A Participant’s rights under the Plan shall not be transferable, and shall be exercisable only by the Participant to whom such rights are granted.
  12.   Use of Proceeds From Stock
     Proceeds received by the Company from the sale of Common Stock pursuant to rights granted under the Plan shall constitute general funds of the Company, and may be applied for general corporate purposes.
  13.   Rights as a Stockholder
     A Participant shall not be deemed to be the holder of, or to have any of the rights of a holder with respect to, any shares subject to rights granted under the Plan unless and until the Participant’s shareholdings acquired upon exercise of rights hereunder are recorded in the books of the Company.
  14.   Adjustments Upon Changes in Stock
               (a) If any change is made in the shares of Common Stock subject to the Plan or subject to any right granted under the Plan, without the receipt of consideration by the Company (through merger; consolidation; reorganization; recapitalization; reincorporation; stock dividend; dividend in property other than cash; stock split; liquidating dividend; combination of shares; exchange of shares; change in corporate structure or other transaction not involving the receipt of consideration by the Company), the Board shall appropriately and proportionately adjust: (i) the class(es) and maximum number of securities subject to the Plan pursuant to paragraph 4(a); (ii) the class(es) and number of securities subject to, and the purchase price in effect for, outstanding Offerings and rights granted under the Plan; and (iii) the class(es) and number of securities imposed by purchase limits of such outstanding Offerings and rights granted under the Plan

-9-


 

pursuant to paragraphs 9(a), 9(b), and 9(e). The Administrator shall make such adjustments, and its determination shall be final, binding and conclusive. The conversion of any convertible securities of the Company shall not be treated as a “transaction not involving the receipt of consideration by the Company.”
               (b) In the event of: (1) a dissolution or liquidation of the Company; (2) a merger or consolidation in which the Company is not the surviving corporation; (3) a merger in which the Company is the surviving corporation but the shares of the Company’s Common Stock outstanding immediately preceding the merger are converted by virtue of the merger into property other than Common Stock of the Company; or (4) any capital reorganization in which the stockholders of the Company immediately before the reorganization cease to own more than fifty percent (50%) of the shares of the Company entitled to vote, then, as determined by the Administrator in its sole discretion, (i) any surviving corporation may assume outstanding rights or substitute similar rights for those under the Plan, (ii) such rights may continue in full force and effect, or (iii) the Administrator may establish a special Purchase Date that, if established, shall occur within five (5) business days prior to the transaction described in clauses (1) through (4) above. If a special Purchase Date is established pursuant to clause (iii) of the preceding sentence, the Participants’ accumulated payroll deductions shall be used to purchase Common Stock on such special Purchase Date, and the Participants’ rights under the ongoing Offering shall thereafter be terminated.
  15.   Amendment of the Plan
               (a) The Administrator at any time, and from time to time, may amend the Plan. To the extent determined necessary and desirable by the Administrator, amendments to the Plan shall be submitted to the stockholders of the Company for approval.

#### Material shown
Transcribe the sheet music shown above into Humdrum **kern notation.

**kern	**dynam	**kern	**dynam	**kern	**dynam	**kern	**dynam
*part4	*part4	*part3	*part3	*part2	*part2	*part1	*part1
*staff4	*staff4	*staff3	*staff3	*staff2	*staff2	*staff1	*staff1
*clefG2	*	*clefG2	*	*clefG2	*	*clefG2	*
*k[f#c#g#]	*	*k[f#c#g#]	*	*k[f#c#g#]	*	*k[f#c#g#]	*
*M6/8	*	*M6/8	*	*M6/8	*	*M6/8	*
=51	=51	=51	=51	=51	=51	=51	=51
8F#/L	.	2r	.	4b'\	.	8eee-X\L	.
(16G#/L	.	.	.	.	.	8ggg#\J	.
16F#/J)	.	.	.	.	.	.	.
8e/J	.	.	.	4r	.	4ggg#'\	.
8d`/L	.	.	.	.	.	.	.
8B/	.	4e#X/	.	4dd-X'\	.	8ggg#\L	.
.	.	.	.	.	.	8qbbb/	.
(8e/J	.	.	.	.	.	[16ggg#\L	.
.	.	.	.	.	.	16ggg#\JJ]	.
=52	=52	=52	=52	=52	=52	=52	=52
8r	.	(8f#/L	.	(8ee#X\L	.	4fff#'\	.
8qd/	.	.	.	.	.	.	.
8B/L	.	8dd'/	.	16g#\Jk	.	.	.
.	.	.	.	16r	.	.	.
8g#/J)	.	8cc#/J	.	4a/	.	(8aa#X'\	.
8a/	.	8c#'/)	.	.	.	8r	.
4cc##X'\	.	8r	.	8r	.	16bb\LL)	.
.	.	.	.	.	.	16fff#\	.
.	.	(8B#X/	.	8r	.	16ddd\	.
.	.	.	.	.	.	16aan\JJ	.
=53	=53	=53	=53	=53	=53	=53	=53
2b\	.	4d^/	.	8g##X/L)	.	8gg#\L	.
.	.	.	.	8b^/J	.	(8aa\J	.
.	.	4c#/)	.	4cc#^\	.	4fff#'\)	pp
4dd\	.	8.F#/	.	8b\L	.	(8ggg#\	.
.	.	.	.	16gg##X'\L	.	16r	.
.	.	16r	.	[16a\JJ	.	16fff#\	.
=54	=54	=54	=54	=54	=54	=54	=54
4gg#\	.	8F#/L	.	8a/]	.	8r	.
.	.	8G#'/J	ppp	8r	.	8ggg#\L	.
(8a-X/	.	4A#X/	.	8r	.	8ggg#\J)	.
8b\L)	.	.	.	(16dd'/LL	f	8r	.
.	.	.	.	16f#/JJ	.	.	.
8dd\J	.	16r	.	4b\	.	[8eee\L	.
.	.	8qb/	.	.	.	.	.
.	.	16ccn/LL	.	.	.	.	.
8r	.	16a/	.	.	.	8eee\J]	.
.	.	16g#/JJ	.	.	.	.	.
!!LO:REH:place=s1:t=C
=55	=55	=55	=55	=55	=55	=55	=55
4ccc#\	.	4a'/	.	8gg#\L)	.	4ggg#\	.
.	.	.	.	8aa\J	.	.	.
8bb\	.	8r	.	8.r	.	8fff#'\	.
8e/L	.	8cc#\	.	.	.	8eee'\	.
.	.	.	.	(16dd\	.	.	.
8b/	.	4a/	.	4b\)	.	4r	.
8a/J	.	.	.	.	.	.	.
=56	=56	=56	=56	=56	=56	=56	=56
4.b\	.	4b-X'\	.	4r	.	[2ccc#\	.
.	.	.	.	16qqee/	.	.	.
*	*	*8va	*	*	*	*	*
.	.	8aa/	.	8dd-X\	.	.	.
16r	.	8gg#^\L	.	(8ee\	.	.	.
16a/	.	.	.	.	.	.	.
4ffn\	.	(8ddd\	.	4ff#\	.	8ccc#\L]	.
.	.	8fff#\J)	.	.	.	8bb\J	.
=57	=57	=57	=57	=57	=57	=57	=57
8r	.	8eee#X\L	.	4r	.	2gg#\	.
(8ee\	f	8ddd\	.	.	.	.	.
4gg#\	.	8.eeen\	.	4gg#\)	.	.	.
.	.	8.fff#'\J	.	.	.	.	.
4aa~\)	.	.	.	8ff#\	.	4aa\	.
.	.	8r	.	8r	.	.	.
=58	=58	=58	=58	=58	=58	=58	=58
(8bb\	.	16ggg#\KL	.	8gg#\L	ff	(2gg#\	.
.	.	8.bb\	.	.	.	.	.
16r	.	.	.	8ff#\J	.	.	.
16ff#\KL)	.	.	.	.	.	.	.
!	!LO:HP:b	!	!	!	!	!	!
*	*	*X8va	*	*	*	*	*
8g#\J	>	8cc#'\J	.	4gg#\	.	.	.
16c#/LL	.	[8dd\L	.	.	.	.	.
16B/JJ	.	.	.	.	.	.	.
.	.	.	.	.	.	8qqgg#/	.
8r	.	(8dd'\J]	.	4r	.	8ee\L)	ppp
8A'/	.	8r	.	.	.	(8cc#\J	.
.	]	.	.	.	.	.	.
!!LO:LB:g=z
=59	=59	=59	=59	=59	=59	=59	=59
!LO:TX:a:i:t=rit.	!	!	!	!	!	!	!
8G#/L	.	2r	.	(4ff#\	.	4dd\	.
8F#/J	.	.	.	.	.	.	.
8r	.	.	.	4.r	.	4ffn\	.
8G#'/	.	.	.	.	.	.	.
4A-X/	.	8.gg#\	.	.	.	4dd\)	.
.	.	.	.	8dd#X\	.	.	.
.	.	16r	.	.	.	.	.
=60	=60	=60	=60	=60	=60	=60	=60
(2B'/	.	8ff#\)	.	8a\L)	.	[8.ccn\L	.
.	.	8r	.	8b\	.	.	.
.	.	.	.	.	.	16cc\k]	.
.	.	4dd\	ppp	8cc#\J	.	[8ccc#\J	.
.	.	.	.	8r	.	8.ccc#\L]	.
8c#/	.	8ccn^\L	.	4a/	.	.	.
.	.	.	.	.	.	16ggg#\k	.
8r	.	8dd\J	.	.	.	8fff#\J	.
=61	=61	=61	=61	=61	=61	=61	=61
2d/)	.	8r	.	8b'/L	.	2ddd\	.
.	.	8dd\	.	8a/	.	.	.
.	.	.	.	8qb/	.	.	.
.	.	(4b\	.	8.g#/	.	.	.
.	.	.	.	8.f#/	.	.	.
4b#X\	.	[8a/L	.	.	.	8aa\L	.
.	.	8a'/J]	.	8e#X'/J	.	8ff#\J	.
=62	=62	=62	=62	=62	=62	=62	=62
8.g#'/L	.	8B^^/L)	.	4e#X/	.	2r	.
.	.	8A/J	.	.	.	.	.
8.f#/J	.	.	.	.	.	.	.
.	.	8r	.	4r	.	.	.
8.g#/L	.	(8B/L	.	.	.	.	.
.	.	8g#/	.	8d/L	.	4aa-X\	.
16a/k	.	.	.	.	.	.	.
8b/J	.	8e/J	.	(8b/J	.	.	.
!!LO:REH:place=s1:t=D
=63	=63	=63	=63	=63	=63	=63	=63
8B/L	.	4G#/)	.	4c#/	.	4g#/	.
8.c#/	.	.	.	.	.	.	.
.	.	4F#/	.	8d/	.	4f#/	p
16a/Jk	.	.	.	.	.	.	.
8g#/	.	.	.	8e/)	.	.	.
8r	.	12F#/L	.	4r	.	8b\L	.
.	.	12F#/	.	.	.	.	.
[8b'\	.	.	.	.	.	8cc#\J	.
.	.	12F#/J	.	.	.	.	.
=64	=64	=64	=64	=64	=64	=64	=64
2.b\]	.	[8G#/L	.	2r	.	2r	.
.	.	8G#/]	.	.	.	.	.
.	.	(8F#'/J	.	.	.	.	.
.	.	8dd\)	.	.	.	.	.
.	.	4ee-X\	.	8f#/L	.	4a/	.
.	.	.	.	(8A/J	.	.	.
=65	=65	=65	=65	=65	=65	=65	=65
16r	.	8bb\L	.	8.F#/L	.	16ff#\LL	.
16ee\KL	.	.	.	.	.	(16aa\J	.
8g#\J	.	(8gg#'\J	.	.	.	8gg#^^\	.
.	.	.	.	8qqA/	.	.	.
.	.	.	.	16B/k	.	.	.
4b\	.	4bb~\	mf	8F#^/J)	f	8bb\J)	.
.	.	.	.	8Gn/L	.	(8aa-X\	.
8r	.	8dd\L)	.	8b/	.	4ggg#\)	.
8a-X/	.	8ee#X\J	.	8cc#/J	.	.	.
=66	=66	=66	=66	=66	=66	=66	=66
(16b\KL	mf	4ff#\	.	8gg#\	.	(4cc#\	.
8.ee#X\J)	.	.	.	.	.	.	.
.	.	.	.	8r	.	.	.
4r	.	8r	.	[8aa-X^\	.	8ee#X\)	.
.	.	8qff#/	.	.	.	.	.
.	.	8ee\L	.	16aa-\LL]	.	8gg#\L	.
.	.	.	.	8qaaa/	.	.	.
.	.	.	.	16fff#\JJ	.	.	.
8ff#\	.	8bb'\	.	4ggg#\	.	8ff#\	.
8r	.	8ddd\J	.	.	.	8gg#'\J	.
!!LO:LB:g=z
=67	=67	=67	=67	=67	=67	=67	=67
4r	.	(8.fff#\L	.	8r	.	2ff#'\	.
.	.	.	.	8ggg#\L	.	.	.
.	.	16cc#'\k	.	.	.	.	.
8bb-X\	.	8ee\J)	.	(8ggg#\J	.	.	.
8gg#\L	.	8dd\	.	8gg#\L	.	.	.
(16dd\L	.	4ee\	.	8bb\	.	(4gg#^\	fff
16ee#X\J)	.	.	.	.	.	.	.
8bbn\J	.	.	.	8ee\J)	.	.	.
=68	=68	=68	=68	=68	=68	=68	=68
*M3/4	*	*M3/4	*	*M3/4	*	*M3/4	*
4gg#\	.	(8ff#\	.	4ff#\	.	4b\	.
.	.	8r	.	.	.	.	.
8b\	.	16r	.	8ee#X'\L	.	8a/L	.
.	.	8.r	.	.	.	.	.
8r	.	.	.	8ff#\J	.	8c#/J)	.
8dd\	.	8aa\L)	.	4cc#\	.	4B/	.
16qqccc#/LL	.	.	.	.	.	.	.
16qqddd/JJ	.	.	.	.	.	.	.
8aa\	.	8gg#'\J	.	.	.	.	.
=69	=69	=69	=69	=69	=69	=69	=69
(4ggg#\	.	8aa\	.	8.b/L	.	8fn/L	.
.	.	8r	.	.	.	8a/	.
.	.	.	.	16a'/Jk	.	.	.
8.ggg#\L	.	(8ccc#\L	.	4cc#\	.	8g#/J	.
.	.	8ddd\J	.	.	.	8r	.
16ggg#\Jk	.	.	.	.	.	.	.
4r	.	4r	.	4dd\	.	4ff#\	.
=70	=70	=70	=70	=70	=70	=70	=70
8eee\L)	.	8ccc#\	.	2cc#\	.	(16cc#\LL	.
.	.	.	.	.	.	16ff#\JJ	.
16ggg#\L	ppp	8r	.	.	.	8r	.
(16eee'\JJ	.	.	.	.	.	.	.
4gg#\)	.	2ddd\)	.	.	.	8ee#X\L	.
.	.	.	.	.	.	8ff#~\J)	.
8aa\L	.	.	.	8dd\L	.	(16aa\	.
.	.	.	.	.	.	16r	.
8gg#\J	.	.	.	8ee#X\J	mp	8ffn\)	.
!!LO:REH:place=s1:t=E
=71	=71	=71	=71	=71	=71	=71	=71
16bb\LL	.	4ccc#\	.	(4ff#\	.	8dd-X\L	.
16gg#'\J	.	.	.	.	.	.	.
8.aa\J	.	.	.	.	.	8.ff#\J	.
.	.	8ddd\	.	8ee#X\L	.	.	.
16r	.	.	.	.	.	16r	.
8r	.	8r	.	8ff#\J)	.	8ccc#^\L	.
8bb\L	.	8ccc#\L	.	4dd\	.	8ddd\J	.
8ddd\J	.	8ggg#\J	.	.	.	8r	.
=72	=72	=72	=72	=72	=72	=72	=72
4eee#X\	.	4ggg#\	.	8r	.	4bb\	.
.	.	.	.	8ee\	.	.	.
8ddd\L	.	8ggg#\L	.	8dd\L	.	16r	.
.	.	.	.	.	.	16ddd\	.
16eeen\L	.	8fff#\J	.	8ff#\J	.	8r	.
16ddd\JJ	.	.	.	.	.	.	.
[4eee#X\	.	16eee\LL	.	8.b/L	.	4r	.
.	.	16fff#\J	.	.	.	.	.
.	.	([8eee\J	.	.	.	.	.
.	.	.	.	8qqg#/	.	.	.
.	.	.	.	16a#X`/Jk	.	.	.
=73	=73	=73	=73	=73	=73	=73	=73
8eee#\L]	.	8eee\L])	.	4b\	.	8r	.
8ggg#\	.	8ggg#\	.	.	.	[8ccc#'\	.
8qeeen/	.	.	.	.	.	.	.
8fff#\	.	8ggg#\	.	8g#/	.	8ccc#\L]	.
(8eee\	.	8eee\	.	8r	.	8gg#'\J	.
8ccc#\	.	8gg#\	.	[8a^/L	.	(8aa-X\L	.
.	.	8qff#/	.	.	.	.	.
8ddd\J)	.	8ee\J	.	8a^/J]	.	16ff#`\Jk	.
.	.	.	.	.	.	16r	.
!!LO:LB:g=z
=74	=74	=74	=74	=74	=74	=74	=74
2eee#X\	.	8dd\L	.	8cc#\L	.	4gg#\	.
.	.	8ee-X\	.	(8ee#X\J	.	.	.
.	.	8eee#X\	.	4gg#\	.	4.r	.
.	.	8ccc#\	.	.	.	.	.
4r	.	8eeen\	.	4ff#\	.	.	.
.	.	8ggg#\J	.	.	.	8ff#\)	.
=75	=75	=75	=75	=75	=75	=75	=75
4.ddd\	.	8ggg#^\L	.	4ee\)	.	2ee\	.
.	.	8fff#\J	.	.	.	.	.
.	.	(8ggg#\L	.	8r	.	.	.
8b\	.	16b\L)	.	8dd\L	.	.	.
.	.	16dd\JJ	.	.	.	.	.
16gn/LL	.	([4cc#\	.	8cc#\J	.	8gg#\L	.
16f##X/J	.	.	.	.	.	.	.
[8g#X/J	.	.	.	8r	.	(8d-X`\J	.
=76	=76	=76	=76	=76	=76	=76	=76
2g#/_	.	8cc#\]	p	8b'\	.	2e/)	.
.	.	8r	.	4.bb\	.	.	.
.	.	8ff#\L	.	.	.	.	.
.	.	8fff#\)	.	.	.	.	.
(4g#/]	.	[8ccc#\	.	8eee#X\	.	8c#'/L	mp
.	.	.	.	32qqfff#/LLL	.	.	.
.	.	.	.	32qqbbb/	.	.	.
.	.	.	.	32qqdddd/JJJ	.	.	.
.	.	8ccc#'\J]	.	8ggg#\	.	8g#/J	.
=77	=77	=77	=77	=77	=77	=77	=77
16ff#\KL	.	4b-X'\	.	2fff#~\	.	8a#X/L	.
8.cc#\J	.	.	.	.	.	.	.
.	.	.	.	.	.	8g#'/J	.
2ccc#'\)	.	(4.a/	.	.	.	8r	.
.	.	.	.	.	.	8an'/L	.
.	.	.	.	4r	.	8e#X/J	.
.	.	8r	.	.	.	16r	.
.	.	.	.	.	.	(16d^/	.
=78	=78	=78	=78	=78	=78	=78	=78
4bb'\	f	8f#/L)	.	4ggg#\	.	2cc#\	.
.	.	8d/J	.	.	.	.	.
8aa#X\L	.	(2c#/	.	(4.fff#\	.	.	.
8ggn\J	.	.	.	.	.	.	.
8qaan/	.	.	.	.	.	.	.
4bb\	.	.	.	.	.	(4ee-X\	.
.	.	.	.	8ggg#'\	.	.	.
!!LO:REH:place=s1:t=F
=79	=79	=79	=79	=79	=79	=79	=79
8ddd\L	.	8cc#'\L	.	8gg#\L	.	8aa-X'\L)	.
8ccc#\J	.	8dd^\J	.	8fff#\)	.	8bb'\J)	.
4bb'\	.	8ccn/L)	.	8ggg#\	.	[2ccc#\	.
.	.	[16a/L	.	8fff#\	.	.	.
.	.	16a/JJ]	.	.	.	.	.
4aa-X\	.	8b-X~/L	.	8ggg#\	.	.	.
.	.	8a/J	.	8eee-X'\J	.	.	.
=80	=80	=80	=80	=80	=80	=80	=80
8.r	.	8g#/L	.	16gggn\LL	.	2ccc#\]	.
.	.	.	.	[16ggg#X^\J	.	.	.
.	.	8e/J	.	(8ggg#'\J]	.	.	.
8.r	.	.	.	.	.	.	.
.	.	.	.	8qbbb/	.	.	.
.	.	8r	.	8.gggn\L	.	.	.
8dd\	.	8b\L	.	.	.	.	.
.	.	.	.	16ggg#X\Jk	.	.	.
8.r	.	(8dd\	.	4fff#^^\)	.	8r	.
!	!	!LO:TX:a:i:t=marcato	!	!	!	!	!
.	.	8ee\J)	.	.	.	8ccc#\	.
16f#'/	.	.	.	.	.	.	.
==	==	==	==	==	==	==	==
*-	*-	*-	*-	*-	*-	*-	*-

#### Requirement
Retype the passage of the stock plan excerpt, starting with "12.   Use of" and going on through "general corporate purposes.".

#### The output
12.   Use of Proceeds From Stock
     Proceeds received by the Company from the sale of Common Stock pursuant to rights granted under the Plan shall constitute general funds of the Company, and may be applied for general corporate purposes.